Madrid, Jun 17 (EFE) .- The Michelin Guide and its green star, Repsol and its sustainable sun, The World’s 50 Best Restaurants and its award for the most sustainable or the latest edition of the Madrid Fusion international summit dedicated to circular gastronomy these are just some signs that there is no going back in the chefs’ concern for the planet.
This Friday is celebrated the World Day of Sustainable Gastronomy on guidelines accentuated by the pandemic: worry even more about environmental conservation, pay suppliers fairly and take care of restaurant teams in terms of schedules.
There are already many restaurants in the world that have their own gardens and recover native species; Others have radically changed their culinary proposal by reopening, such as Daniel Humm, of the tri-star Eleven Madison Park (New York), which has eliminated meat, fish and seafood to focus on vegetables because “the current food system is not sustainable,” he argued in Instagram.

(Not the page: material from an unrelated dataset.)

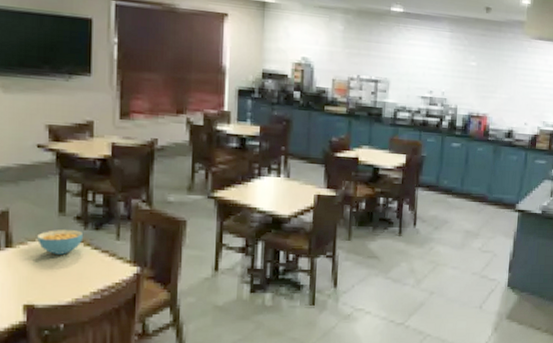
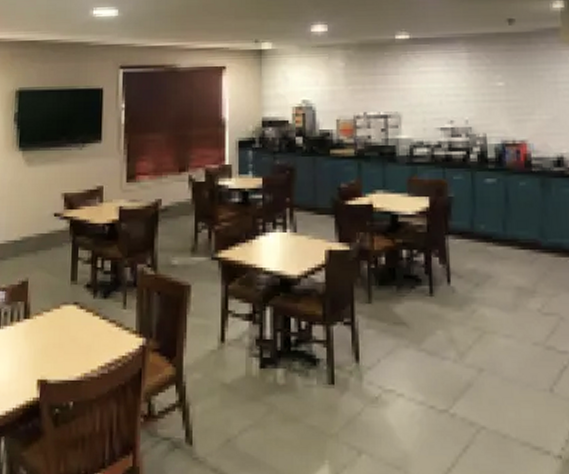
cereal bowl: present [37,230,84,255] -> none [51,299,93,325]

Some more have embraced biodynamic agriculture, such as Mauro Colagreco, from the also three-star Mirazur (Menton, France) and currently at the top of The World’s 50 Best Restaurants, who now serve menus based on flowers, leaves, roots or fruits according to the cycles. moles. “Nature should be at the center of kitchens, you have to practice a circular gastronomy that respects the cycles of life,” he argues.

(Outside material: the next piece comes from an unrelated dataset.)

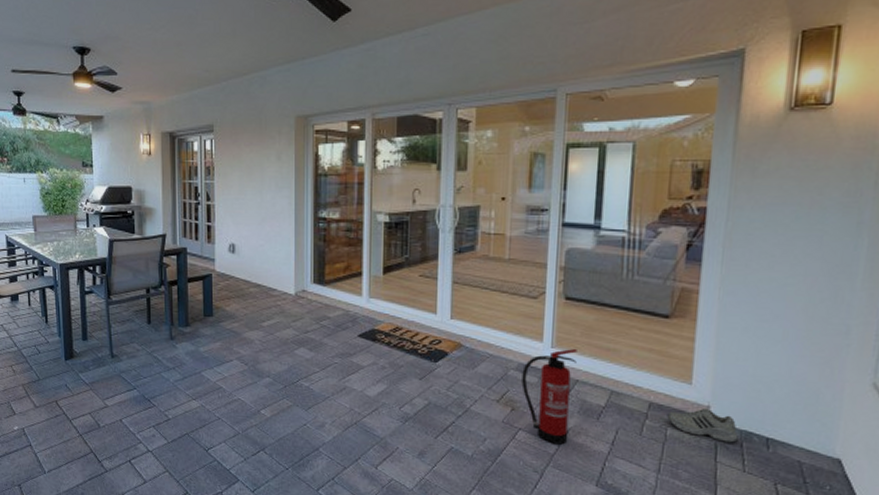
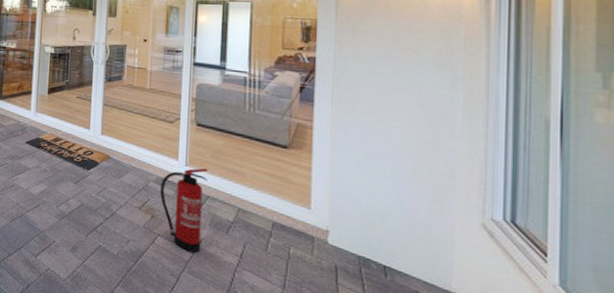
shoe: present [667,407,739,443] -> none [289,231,357,268]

For a long time, the Moon has also guided Ignacio Echapresto, with a star in Venta Moncalvillo (Daroca de Rioja), in whose garden there is an “insect hotel” and they have honeycombs with which they make mead. “Sustainability is the environment and not forcing the machine, taking what nature gives you,” he argues.
Iolanda Bustos defines herself as “daughter of the country”, who left La Calendula (Regencós, Girona) because “the new management of the hotel, where the restaurant was located, was not aligned with the values of sustainability”. Now he cooks “directly in the field, in orchards and houses, we have wild picnics,” he explains to Efe, to “connect people with the environment and rural life.”
Plants and flowers are the protagonists of some dishes that are also governed by biodynamics: “It is nothing esoteric, but the farmer’s calendar”.
Steeped in that philosophy for years, she now claims that the sector must be “sustainable also in its equipment and its schedules; you can have the best ingredients in the world but you will not give good food with stressed cooks; the hours of the hospitality are fatally mounted” .
The three-star El Celler de Can Roca (Girona) also advances along this path, where great steps have already been taken in terms of recycling, energy efficiency and avoiding food waste. Joan, Josep and Jordi Roca, UN ambassadors for the sustainable development goals since 2016, have taken advantage of the time restrictions due to the pandemic for their team.
“We have brought the dinners forward to 7:30 pm so that the service has finished at eleven o’clock. And it is working,” says Joan Roca.
Jordi Cruz has taken the same line in Barcelona: “In the ABaC Group -which has six stars- we did not open until dinner was not available and we liked the hours from 7:00 p.m. to 11:00 p.m.”.
This “humanistic revolution”, as the Roca baptized it, is nevertheless much less advanced than that of the producers. “Everything with names and surnames, and not chefs, but producers” is the motto of Marcos Gavela in Le Qualitè Tasca (Madrid), born seven years ago in support of the small local productions of emptied Spain.
“After the fusion and technical boom, the product boom arrived, because without working the land it is impossible to reach an ecological and sustainable gastronomy. Although it still costs, the client does not value it so much,” this Leonese man told Efe.
The sheep and lambs from Loja from Fuente del Sapillo (Usagre, Badajoz), the calves from the Fornela Valley (El Bierzo, León), smoked paprika, black garlic and honey from Vallelongo (Ocero, León) … “Es more important to eat everything but that is sustainable, ecological, artisan, seasonal “, says Gavela.
It is shared by María José Martínez (kitchen) and Juan José Soria (head of the room and sommelier) from Lienzo (Valencia), who this season have eliminated the menu and offer three tasting menus with sustainability and local produce as axes.
“Each ingredient tells a story, from its selected origin to its introduction and combination in recipes”, says Martínez, who uses sea jonquil and prickly pear from Albufera, organic guirro lamb or Confit beans in his dishes.
The three Michelin stars and three Repsol Suns Repsol Cenador de Amós (Villaverde de Pontones, Cantabria) carry sustainability beyond the kitchen, which in alliance with the energy company has become “a pioneer in the generation of one hundred percent renewable energy” They have announced in a note.
In addition to its own consumption, it will be the first Spanish restaurant to share with some of its neighbors part of the energy generated with solar panels installed on its roof thanks to the pilot project “Kitchens of Energy Excellence” promoted by the Repsol Guide to transfer energy efficiency and sustainability to gastronomy.